19 ggplot2

Link: https://ggplot2.tidyverse.org/
Index of Functions: https://ggplot2.tidyverse.org/reference/index.html
Cheat Sheet: https://github.com/rstudio/cheatsheets/blob/master/data-visualization-2.1.pdf
Chapter of R for Data Science:
- https://r4ds.had.co.nz/data-visualisation.html
- https://r4ds.had.co.nz/graphics-for-communication.html
R Graphics Cookbook: http://www.cookbook-r.com/Graphs/

library(ggplot2)

suppressPackageStartupMessages(
 library(dplyr) 
)

library(tidyr)

19.0.1 Example Data

Import the example data. This data represents benthic macroinvertebrate data collected in the littoral zone of Onondaga, Otisco, and Cazenovia lakes.
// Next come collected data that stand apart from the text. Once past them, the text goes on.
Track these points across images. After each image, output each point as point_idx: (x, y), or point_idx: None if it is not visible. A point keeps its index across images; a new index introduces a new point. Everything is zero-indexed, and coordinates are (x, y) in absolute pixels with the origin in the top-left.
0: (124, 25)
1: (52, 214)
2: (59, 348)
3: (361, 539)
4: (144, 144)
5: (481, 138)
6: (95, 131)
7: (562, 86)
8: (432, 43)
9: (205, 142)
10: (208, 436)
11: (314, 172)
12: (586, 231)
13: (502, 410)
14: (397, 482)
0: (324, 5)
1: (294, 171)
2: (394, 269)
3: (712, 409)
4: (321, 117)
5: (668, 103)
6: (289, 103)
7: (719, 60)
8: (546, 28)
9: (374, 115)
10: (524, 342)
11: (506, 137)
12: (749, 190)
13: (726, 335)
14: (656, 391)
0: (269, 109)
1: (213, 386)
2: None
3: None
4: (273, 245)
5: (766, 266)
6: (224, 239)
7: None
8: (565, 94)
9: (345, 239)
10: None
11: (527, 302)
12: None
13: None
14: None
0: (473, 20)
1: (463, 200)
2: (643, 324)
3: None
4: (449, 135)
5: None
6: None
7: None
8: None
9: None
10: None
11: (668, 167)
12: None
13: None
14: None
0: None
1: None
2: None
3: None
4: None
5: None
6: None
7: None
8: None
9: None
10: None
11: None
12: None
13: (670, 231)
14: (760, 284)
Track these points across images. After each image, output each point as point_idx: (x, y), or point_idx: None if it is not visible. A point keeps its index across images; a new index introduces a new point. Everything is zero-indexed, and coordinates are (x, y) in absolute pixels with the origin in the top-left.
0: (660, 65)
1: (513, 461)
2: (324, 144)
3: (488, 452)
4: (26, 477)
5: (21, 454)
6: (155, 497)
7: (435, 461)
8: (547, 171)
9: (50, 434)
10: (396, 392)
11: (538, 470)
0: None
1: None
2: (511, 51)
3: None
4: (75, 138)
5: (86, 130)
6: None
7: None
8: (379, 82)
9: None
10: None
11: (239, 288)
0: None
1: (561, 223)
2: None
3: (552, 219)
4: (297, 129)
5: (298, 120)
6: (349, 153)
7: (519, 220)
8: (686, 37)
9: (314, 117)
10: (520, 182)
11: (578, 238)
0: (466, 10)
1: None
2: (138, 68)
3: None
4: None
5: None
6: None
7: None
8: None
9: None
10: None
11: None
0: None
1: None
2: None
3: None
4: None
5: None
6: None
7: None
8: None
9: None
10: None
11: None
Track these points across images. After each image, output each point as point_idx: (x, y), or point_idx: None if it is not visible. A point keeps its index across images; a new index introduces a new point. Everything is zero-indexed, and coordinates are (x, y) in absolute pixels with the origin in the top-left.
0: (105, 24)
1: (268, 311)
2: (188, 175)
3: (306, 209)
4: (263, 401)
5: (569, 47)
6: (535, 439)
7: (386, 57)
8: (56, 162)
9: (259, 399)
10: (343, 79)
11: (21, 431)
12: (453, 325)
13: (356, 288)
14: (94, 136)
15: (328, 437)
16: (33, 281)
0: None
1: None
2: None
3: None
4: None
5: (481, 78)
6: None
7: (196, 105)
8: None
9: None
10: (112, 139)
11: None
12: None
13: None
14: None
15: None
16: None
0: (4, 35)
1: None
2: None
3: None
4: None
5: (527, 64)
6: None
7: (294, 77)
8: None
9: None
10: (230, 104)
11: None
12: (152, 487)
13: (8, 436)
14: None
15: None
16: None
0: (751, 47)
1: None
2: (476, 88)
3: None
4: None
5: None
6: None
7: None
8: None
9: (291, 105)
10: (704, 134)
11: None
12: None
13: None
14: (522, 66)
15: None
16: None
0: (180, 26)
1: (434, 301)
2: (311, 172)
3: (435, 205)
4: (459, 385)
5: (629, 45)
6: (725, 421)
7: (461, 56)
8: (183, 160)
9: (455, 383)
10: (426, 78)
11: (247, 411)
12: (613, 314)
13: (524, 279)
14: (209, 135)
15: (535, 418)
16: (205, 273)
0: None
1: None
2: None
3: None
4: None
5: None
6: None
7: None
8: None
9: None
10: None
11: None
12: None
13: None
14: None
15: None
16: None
taxa.df <- file.path("data",
          "zms_thesis-macro_2017-06-18.csv") %>% 
  read.csv(stringsAsFactors = FALSE)

Preprocess taxa.df to just represent order-level taxonomic counts per sample. For more details about this process see the summarize section.

ord.df <- taxa.df %>% 
  select(unique_id, station_id, lake, order, count) %>% 
  group_by(unique_id, station_id, lake, order) %>% 
  summarize(count = sum(count)) %>% 
  ungroup() %>% 
  group_by(station_id, lake, order) %>% 
  summarize(count = mean(count)) %>% 
  ungroup()

DT::datatable(ord.df, options = list(columnDefs = list(list(className = 'dt-center', targets = 0:3))))

Calculate the calculate relative abundance (i.e., the percentage of the sample represented by each taxon) of each taxon within a sample. For more details about this process see the group_by section.

pct.df <- ord.df %>% 
  group_by(station_id) %>% 
  mutate(total = sum(count),
         percent = count / total * 100) %>% 
  ungroup() %>% 
  tidyr::complete(order,
                  nesting(station_id, lake, total),
                  fill = list(count = 0, percent = 0)) %>% 
  mutate(lake = factor(lake, levels = c("onon", "ot", "caz")))

19.0.2 ggplot

Definition: “initializes a ggplot object.” (quote from link below)
Link: https://ggplot2.tidyverse.org/reference/ggplot.html

Generally, you want to start with a ggplot() call. Here we can see a blank figure template returned when ggplot() is called and pct.df is specified as data. The pipe operator can be used to pipe data into ggplot() but it cannot be used to chain subsequent ggplot2 functions together.

ggplot(pct.df)

pct.df %>% 
  ggplot()

19.0.3 aes

Definition: specify aesthetics (x-axis, y-axis, color, fill, shape, size, linetype, etc.)
Link: https://ggplot2.tidyverse.org/reference/aes.html

To start to format the figure, you will want to use aes(). When using aes() within ggplot(), you are specifying global variables. For instance, you will generally specify the columns, from the specified data frame (e.g., pct.df), that will represent your x-axis and y-axis. In the example below, the lake column represents the x-axis, while the percent column will represents the y-axis. Now we have a template for our figure but we will want to add layers (boxplot, scatter plot, bar plot) to this feature to visualize our data.

pct.df %>% 
ggplot(aes(x = lake, y = percent))

### Adding Layers (+)

ggplot2 does not recognize the pipe operator (%>%), instead it uses + to add components to a plot.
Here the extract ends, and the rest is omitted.